We wanted to know if people were receiving the care they were assessed for and if they thought there was enough staff on to meet their needs. People told us that they thought staff were "wonderful" and very caring but at times it was very busy, particularly in the morning. Relatives thought there were less staff at the weekends but we were told that this was not the case by the quality area manager. There are housekeeping and kitchen staff as well the activity organiser. The acting manage and deputy manager carry out spot checks out of normal working hours. We observed staff and although busy they were able to answer people's call bell in good time. We saw that people were receiving regular position changes to minimise risk of pressure ulcers developing and fluid charts were being completed. The acting manager was carrying out spot checks to ensure that records reflected the care given.

We looked at care plans and we saw that they lacked detail particularly where a person had complex needs and communication issues.

The service has been without a registered manager for nearly a year and this has had an impact on the consistency of care and support staff are receiving.
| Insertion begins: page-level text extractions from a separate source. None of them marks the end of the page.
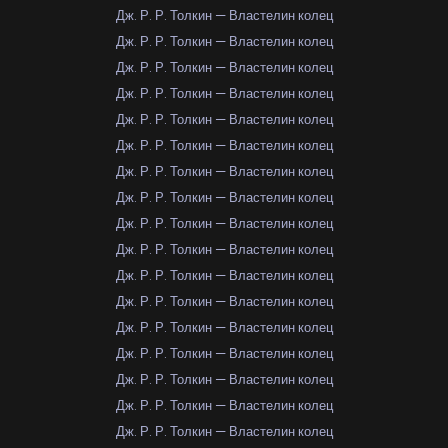
Дж. Р. Р. Толкин — Властелин колец
Дж. Р. Р. Толкин — Властелин колец
Дж. Р. Р. Толкин — Властелин колец
Дж. Р. Р. Толкин — Властелин колец
Дж. Р. Р. Толкин — Властелин колец
Дж. Р. Р. Толкин — Властелин колец
Дж. Р. Р. Толкин — Властелин колец
Дж. Р. Р. Толкин — Властелин колец
Дж. Р. Р. Толкин — Властелин колец
Дж. Р. Р. Толкин — Властелин колец
Дж. Р. Р. Толкин — Властелин колец
Дж. Р. Р. Толкин — Властелин колец
Дж. Р. Р. Толкин — Властелин колец
Дж. Р. Р. Толкин — Властелин колец
Дж. Р. Р. Толкин — Властелин колец
Дж. Р. Р. Толкин — Властелин колец
Дж. Р. Р. Толкин — Властелин колец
The provider must ensure that a registered manager is in post as soon as possible.

Inspection carried out on 7 August 2013

During an inspection looking at part of the service

We spoke with people using the service and their relatives. They told us that they felt the home had improved over the last few months. "The staff know what they are doing, they seem more confident."

We saw that care plans had been improved, they contained better information about people's needs and were kept up to date.

People using the service also told us that home was kept clean and tidy and staff told us that they received infection control training and that the manager checked their understanding of this training. "My room is always clean." "There is never any nasty smell here."

We saw that staff used personal protective equipment when they needed to and they received the training they needed to minimise the risk of cross contamination.

Inspection carried out on 3 April 2013

During a routine inspection

We spoke with four visitors they gave a mixed view of the home. Generally they were happy with the care their loved one received, although there were some exceptions particularly when it came to issues around medication. We found that although staff worked hard, they struggled to manage the number of people using the service due to the level of needs and minimum staffing levels.

We saw that people had care plans in place that described care needs. However the new care plans were not being created with the same level of information and staff did not routinely read care plans to keep up to date with people's needs.

Staff did not receive the training and support they needed to work safely and although the acting manager and new manager were putting training in place staff did not feel supported.

The medication system although good still had potential for people not to receive prescribed medication and this was a concern for a relative who's loved one had experienced this problem.

Staff worked hard in the home and were observed them being kind and gentle with people. However we also observed staff being disrespectful, for eaxample by telling people using the service to 'sit down' when they got up to walk around rather than support them whilst walking.

We also observed poor hygiene practice that could promote cross infection and a relative told us they had noted faeces at the side of their relatives chair that had not been removed from the previous week.

Inspection carried out on 20 June 2012

During a routine inspection

We spoke with two people using the service and three relatives, they told us that they were happy with the care they received.

"The staff are all really lovely, they are kind and patient."

"They are kind they can't do enough for me."

"I feel confident when I leave here that the staff will look after my ( relative) well and will be kind to them."

"Staff bring me my medication when I need it."

"They have Relative Meetings here and we are encouraged to attend and be involved with what is happening in the home."

"If I needed to make a complaint I know I could go to the manager and she would deal with it."